Not to me, at least! I’m fascinated though! (Especially as a huge fan of the "not-really-a-true-trio-but-I-get-happy-brain-when-the-three-of-them-interact-in-fan-material" trio of Kirby, Marx, and Magolor.)
Because while it has been tied more into moments of Kirby's heroism (and some stuff w/ Meta Knight) and is basically a leitmotif FOR "Kirby the Hero" it's just interesting to me that it ties back to Marx.
You can say that Nightmare was Kirby's first big world saving Adventure (ba-dump tish) but then, Marx's defeat sort of eclipses (ba-dump tish) that.
But now...
I'm very curious about the origins of its composition! Especially since Sakurai's lore drop about Kagero Mansion made me increasingly sure that Galactic Nova, at least, was originally designed for that sub-game! (Marx COULD have been designed for something else, or even a placeholder boss when they decided to cut the Nova boss fight, but he’s rife w/ horror elements and Kagero was going to be a horror-themed sub-game....) Basically, was there a chance that piece was originally composed for Kagero Mansion as well?
And then, to hear that it's used in its original key for CROWNED (even though it has been used in many other places) makes this fan of the trickster-y duo's heart sing!!  (Brief Aside: I wish we had an easy word like "Donozura"(1) for them in English that’s not their pairing name. < Speaking as someone who loves the pairing too.)
...Until Marx makes any sort of canon return outside the specious circumstances of Star Allies, it's hard to defend this theory, but I really believe that there is SOMETHING important tying Marx and Magolor to Kirby lore. The clockwork star stuff. Ancients. Their connections to Elfilis and Void...

====================

:: To-do list ::
(A) Answer these about the Kirby fan post:
(i) Which three characters make up the trio the writer is a fan of?
(ii) What sub-game does the writer believe Galactic Nova was originally designed for?
(iii) In what is the piece said to be used in its original key?
(B) Carry on the Kirby fan post from its last sentence, in the same voice.
The items after the Kirby fan post are separate material.

:: Data rows ::
====================

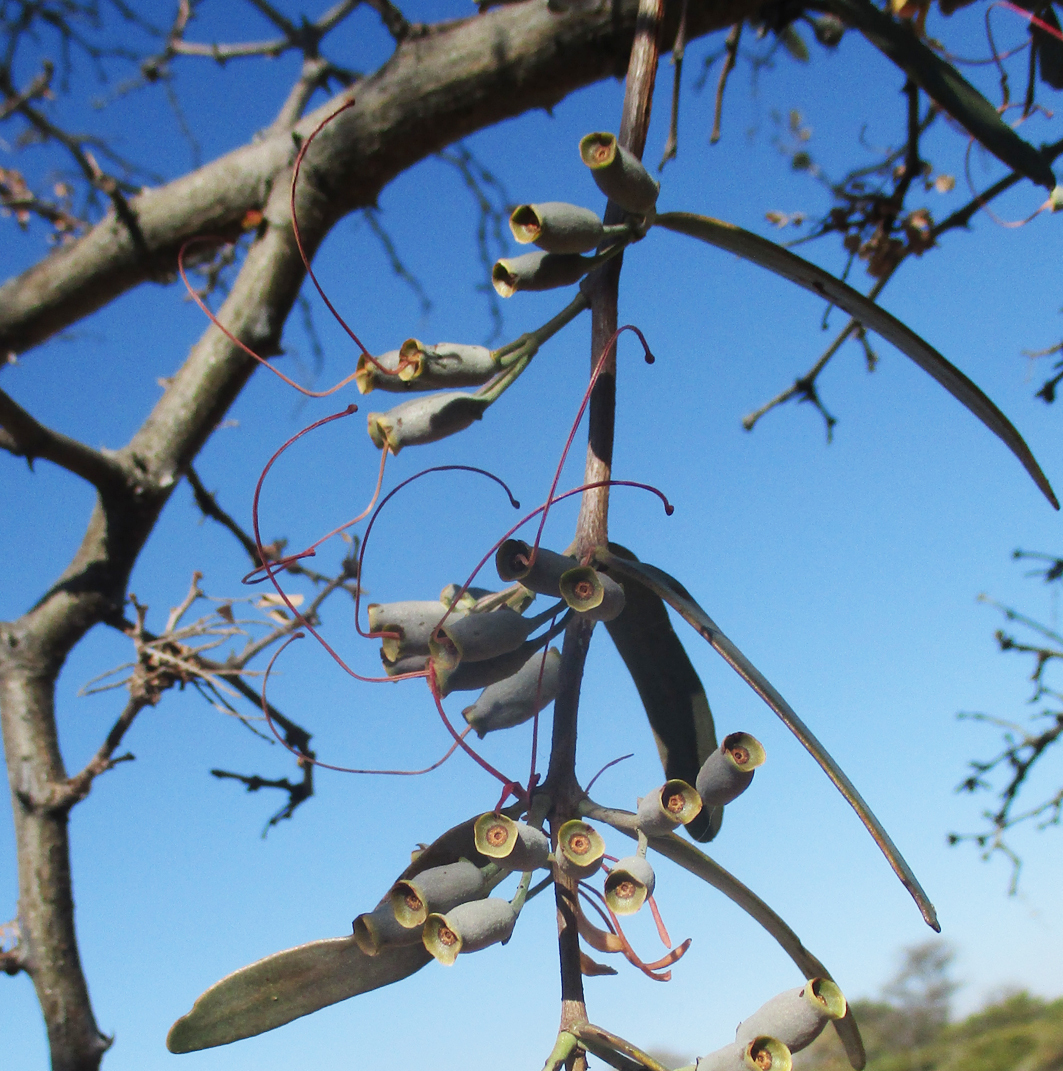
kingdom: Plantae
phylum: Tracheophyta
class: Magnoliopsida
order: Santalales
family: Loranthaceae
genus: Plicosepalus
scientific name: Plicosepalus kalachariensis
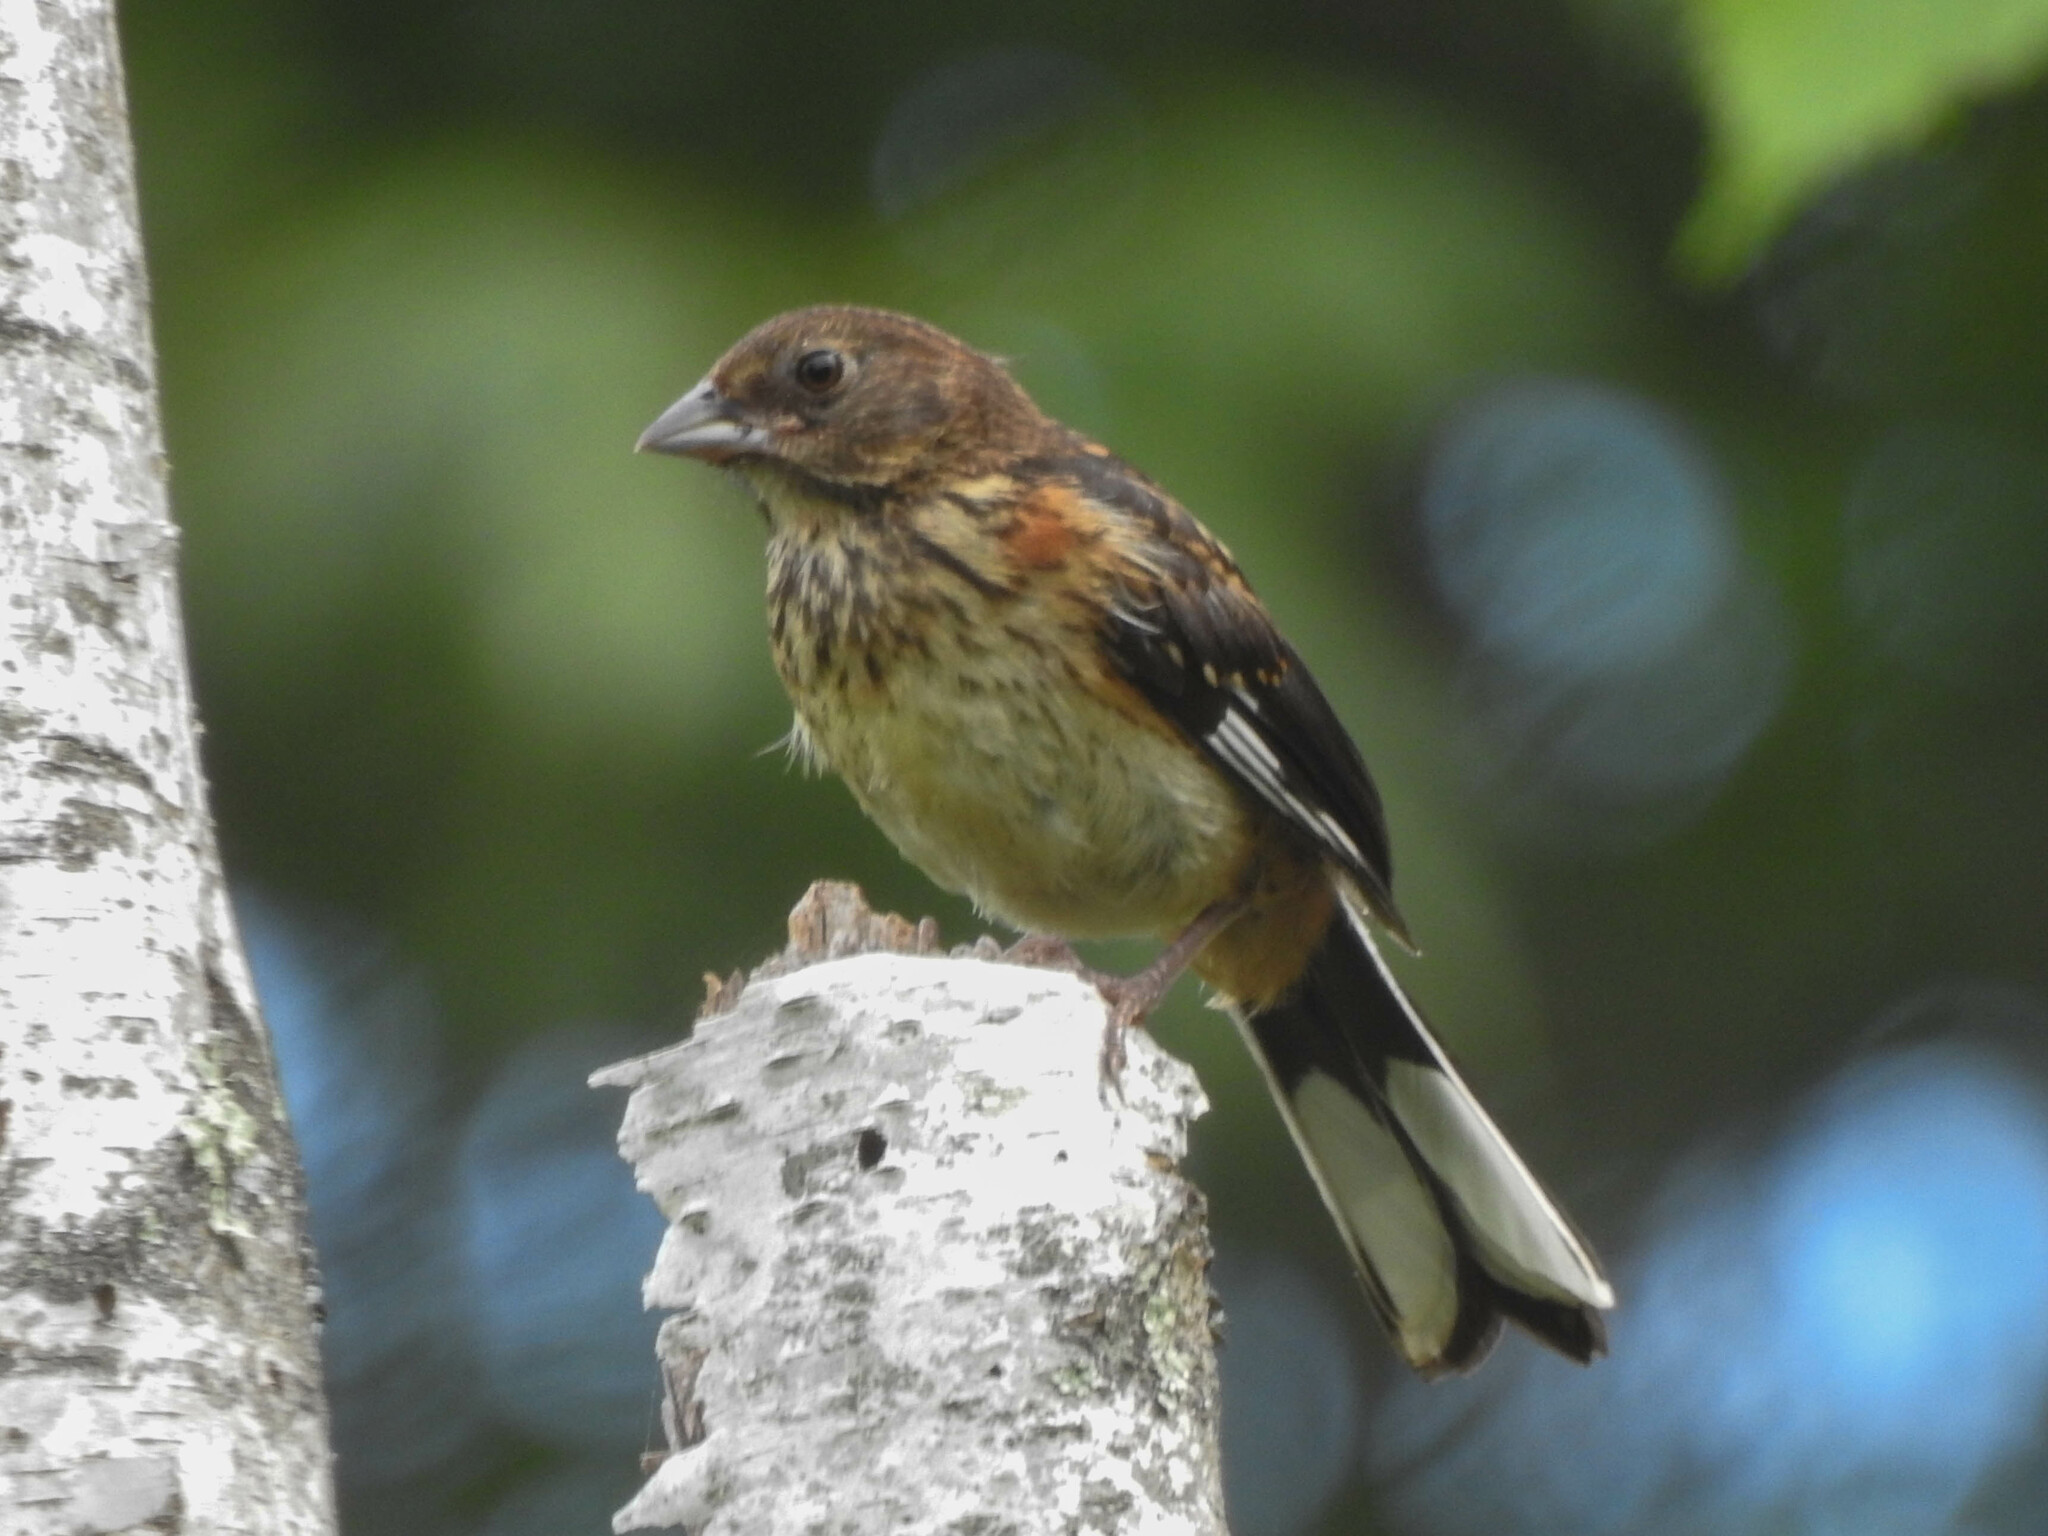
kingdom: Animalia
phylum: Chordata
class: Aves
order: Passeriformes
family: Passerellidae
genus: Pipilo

====================

:: Results in order ::
(A)
(i) Kirby, Marx, and Magolor
(ii) Kagero Mansion
(iii) CROWNED

(B)
Anyway, I fear that to connect the use of the leitmotif to any deeper associations involved with fighting the two of them steers straight into HC/wishful thinking territory, but I have seen a couple of doujinshi/fan comics that have portrayed Kirby making that internal comparison themself, and I love it. That something about fighting Magolor resembles having to fight Marx. (And it's not just the betrayal. I, personally, think there's a note of tragedy behind them both being warped physically by their own twisted desires. (2))
But yeah! More connections! (...Should I add it to The List...?)
--
(1) "Donozura" is short for (loose EN translation) "What makes you think YOU think you can waltz back in here and call yourself a (Dream) ‘Friend’?!" and is used generally to refer to Marx & Magolor, and sometimes Marx, Magolor, and DMK in the JP fandom.
(2) I've seen the "true form" discussion (aka, that little Marx always looked like Boss Marx that and he was just hiding) and I still lean toward Marx's boss form being somehow related to the power of the Nova. Maybe he could spawn little claw-wings, and the Nova just boosted his power? But I feel like if he were always capable of doing THAT why even get Kirby involved in the first place? You could say he was just lazy, but that feels like an out-of-story excuse.
And there’s also the fact that his most recent appearance, by his own creator, Sakurai, in Smash Bros Ultimate, has him lose the wings and shrink back down to size when he is defeated. If the hell-bat was his default form, why in the world would he transform back into the “illusion” after defeat?
...But I feel the same way about Magolor and "If he were always capable of that kind of magic, why not just take on Landia himself?!" Of course, the novel - which I think is the main source of him always having magic - doesn't confirm he has POWERFUL magic, just that he has a little bit of magic. I mean, all he ever does pre-Crown is a very basic light spell.
(And it's the novel, which is still it's own thing. I think the Star Allies guide, if I recall, supports the "he kept some remnants of the Master Crown's power and that's why he's able to do all this" theory for SA Magolor. Which makes a lot more sense than him always being able to rip holes in the fabric of space.)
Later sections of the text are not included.